Over the years, we’ve heard from thousands of suppliers about what they've seen when it comes to decisions that have put shops on a rocky path. Not understanding when to purchase equipment has come up a number of times. And when talking about equipment in the scope of increasing capacity, it’s important to note the difference between immediate and future capacity needs.
The two situations should be compared — let's discuss why.
Great. You need to increase your capacity right now. This could be because you just landed a new client that has an untypical set of specifications you need to follow. Or perhaps an existing client is deciding to transfer more work to your job shop, and who wants to turn down more business? But it looks like this work is out of the scope of capabilities your current equipment can perform. So I guess you should start sourcing some new machines.
But then again, maybe that’s not the best course of action. Immediate client needs can put pressure on you to make decisions that you would often give more thought to. New equipment can become a sinkhole for your finances if a strategy for future work is not set in place. If future work for new equipment is undetermined, then that might be all the reason you need to hold off buying.
"But I still need the equipment to fulfill the contract,” you say. Have you considered leasing? Sometimes leasing is viewed as a hassle, but it’s a better alternative than outsourcing the work and is certainly much more flexible than buying the machine outright in these sorts of situations. You won’t have to scramble to find work to make the purchase profitable, especially if you only need to fulfill an immediate need. Whether over the course of a month or two years, once the work is done, so is the lease on your machine. And hey, if you end up finding more work for the equipment during the course of its lease, feel free to look into purchasing it.
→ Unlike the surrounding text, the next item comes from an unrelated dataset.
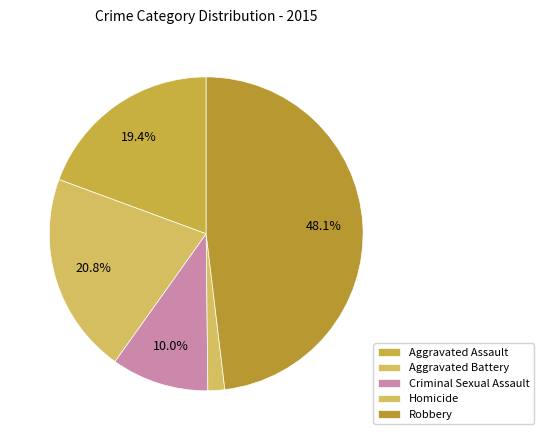

How many segments does this pie chart have?

5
Work is slow. You haven’t increased profits in some time, and you’ve all but tapped out your current client base and their industries. It’s time to look elsewhere. But bidding on new work is hard. First you have to find work you are qualified for and then you have to adjust your entire workflow to accommodate the new business. Some of these adjustments may mean acquiring new equipment. Depending on the machinery needed, you may be diving into a huge investment anchored at the bottom of uncertain waters.
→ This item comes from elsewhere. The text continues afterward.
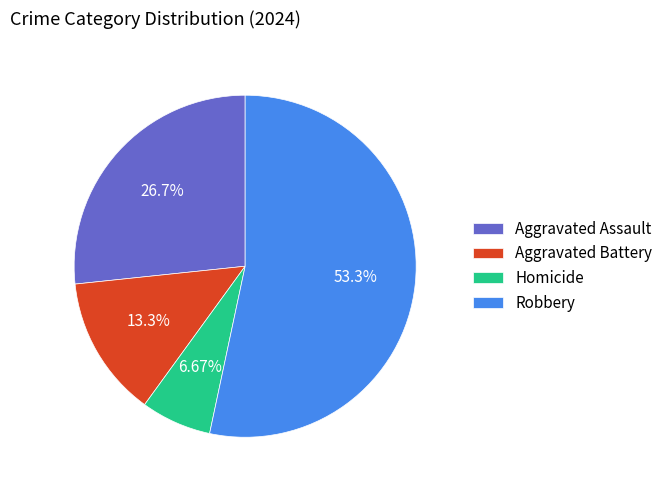

Which has a higher value, Aggravated Assault or Robbery?

Robbery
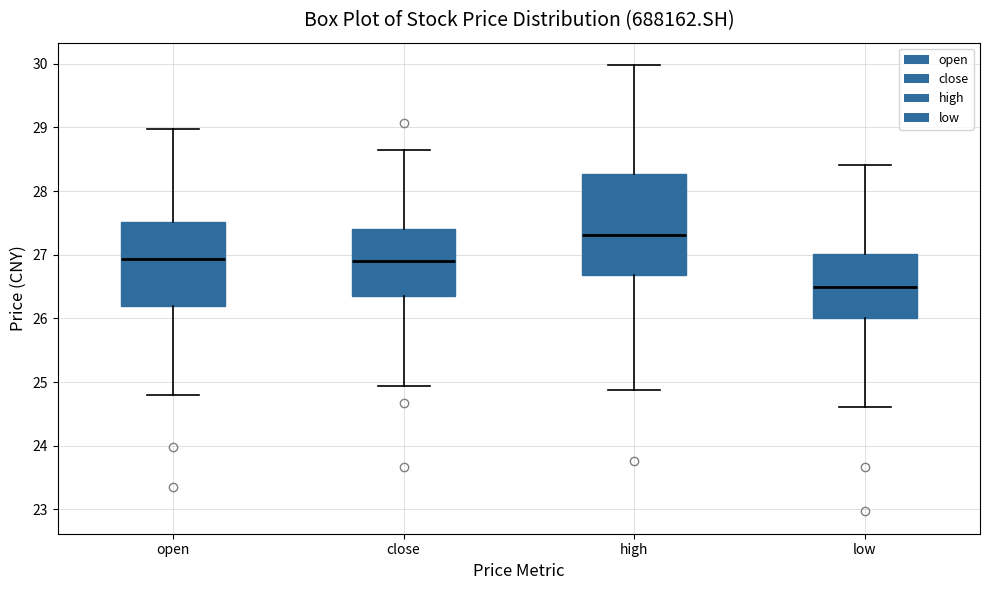

Where does the lower whisker of the box for open end on the y-axis? The values are not printed on the chart, so give them approximately, as read against the axis.

24.8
So what do you do? Anticipated client needs are easier to account for, and as long as you aren’t floundering for business, easier to plan new purchases around. For instance, if you are looking to break into a new business that could require new equipment, and these are the things to consider.
- Can your current labor force learn and operate the new machine(s)?
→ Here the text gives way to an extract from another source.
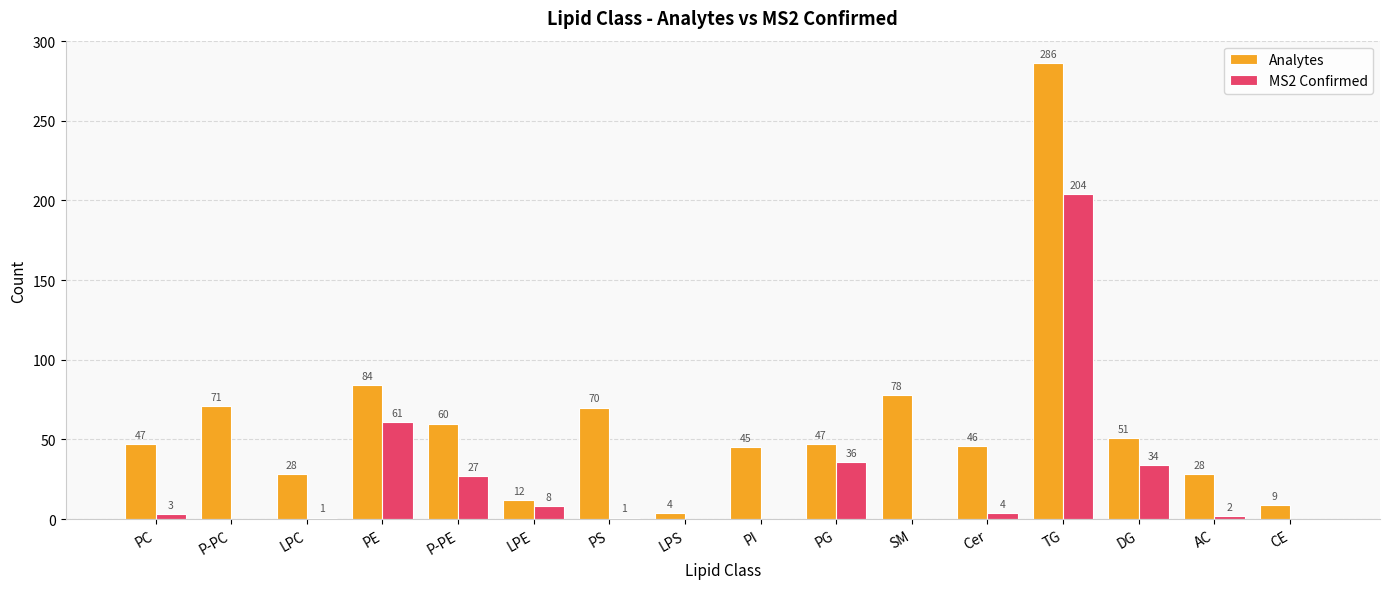

What are all the series names shown in the legend?

Analytes, MS2 Confirmed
- Do you have to change the shop floor to maximize new workflows?
- Do you have to buy a new machine, or would a used one do the trick?
- If you buy new equipment, will you find enough work to make it worthwhile?
- Is it feasible with your current budget to make a purchase?
- And most importantly, will this machine solve the problem on hand, or are you grasping at straws?
You know what the right answers to those questions are. Use them during your decision process. All we’re trying to press is that making new equipment purchases is not something to be taken lightly. The situation differs from every shop owner, but we’ve seen the wrong purchase render companies bankrupt. So do yourself a favor. Do your research on the industry, the equipment, and your own job shop. Make the best choice for your business and enjoy the benefits.